- The records -
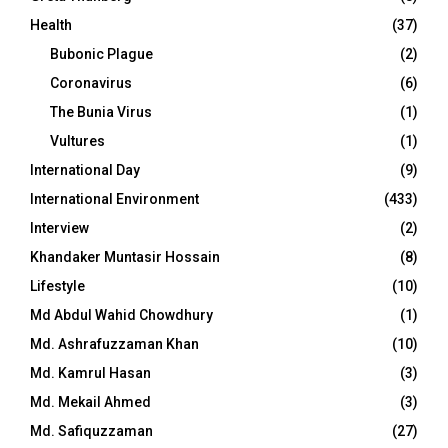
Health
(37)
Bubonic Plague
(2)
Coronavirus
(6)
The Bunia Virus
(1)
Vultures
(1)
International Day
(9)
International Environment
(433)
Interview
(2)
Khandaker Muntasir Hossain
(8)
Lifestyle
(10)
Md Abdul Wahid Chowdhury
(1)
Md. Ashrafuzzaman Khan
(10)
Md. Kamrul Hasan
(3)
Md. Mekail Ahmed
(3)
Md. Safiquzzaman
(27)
==
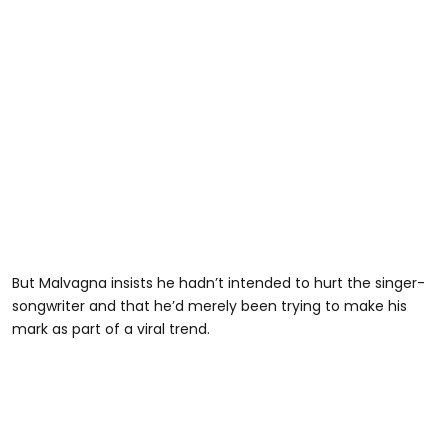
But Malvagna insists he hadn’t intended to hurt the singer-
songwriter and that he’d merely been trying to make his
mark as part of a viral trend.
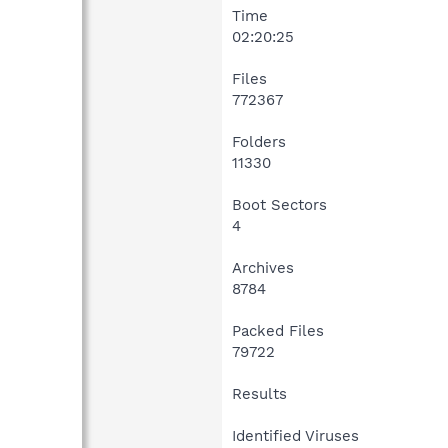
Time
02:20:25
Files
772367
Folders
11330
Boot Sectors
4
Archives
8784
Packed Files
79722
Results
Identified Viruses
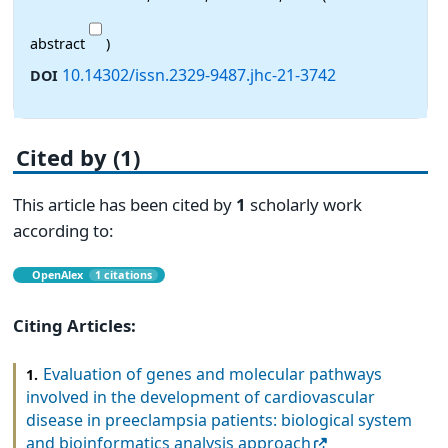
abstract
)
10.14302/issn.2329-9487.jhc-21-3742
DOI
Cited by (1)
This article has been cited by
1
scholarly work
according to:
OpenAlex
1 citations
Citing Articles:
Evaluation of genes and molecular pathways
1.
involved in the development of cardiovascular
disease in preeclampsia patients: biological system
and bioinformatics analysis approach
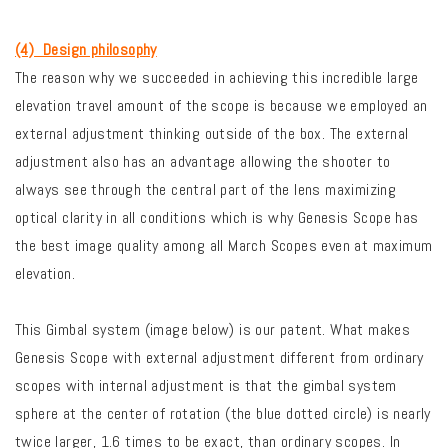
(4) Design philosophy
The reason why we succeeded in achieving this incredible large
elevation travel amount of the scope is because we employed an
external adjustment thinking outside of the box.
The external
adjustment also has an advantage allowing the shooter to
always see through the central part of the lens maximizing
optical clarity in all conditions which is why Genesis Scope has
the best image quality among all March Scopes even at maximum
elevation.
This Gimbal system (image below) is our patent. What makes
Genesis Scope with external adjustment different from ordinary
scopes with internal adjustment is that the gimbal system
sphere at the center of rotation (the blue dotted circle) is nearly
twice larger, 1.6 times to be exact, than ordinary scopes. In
--
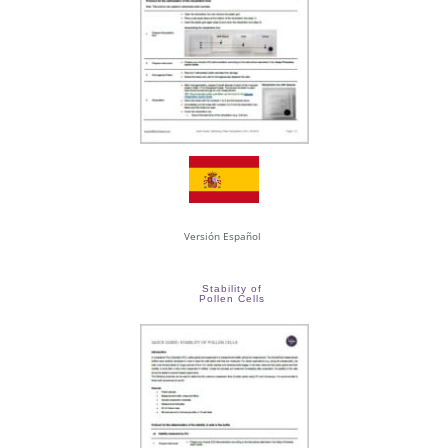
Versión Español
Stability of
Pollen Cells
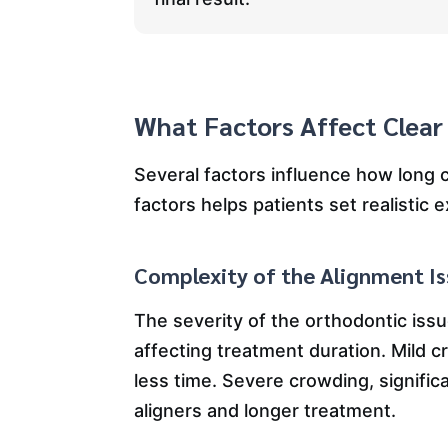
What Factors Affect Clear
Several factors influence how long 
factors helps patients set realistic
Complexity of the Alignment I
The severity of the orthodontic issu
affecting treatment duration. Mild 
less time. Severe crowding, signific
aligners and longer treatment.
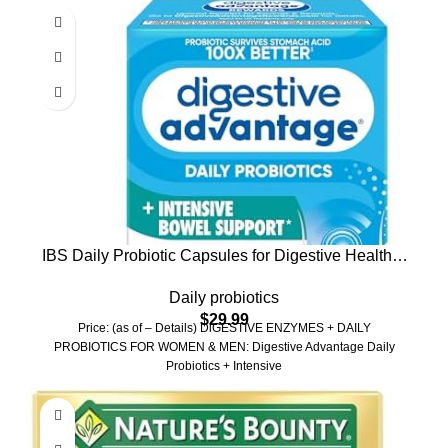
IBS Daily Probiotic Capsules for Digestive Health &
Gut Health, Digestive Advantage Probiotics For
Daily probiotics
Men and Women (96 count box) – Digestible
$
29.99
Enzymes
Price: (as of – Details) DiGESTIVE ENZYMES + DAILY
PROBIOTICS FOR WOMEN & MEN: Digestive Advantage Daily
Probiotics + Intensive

- Exercise directions -
Repeat the lines above exactly, beginning with the one containing "mark as part of a viral trend." and finishing with the one containing "always see through". No pictures belong in the copy.

- Result of the exercise -
mark as part of a viral trend.
Time
02:20:25
Files
772367
Folders
11330
Boot Sectors
4
Archives
8784
Packed Files
79722
Results
Identified Viruses
abstract
)
10.14302/issn.2329-9487.jhc-21-3742
DOI
Cited by (1)
This article has been cited by
1
scholarly work
according to:
OpenAlex
1 citations
Citing Articles:
Evaluation of genes and molecular pathways
1.
involved in the development of cardiovascular
disease in preeclampsia patients: biological system
and bioinformatics analysis approach
(4) Design philosophy
The reason why we succeeded in achieving this incredible large
elevation travel amount of the scope is because we employed an
external adjustment thinking outside of the box.
The external
adjustment also has an advantage allowing the shooter to
always see through the central part of the lens maximizing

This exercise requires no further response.